Task item.
All lines below containing "Mobiel" are to be listed.
────────────────
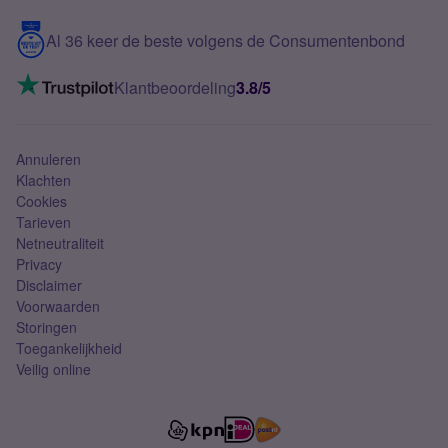
5G internet
Contact
Al 36 keer de beste volgens de Consumentenbond
Mobiel internet
VoLTE 4G bellen
Klantbeoordeling
3.8/5
Mobiel abonnement
Simkaart
Annuleren
Klachten
Cookies
Tarieven
Netneutraliteit
Privacy
Disclaimer
Voorwaarden
Storingen
Toegankelijkheid
Veilig online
────────────────
Solution to the exercise.
Mobiel internet
Mobiel abonnement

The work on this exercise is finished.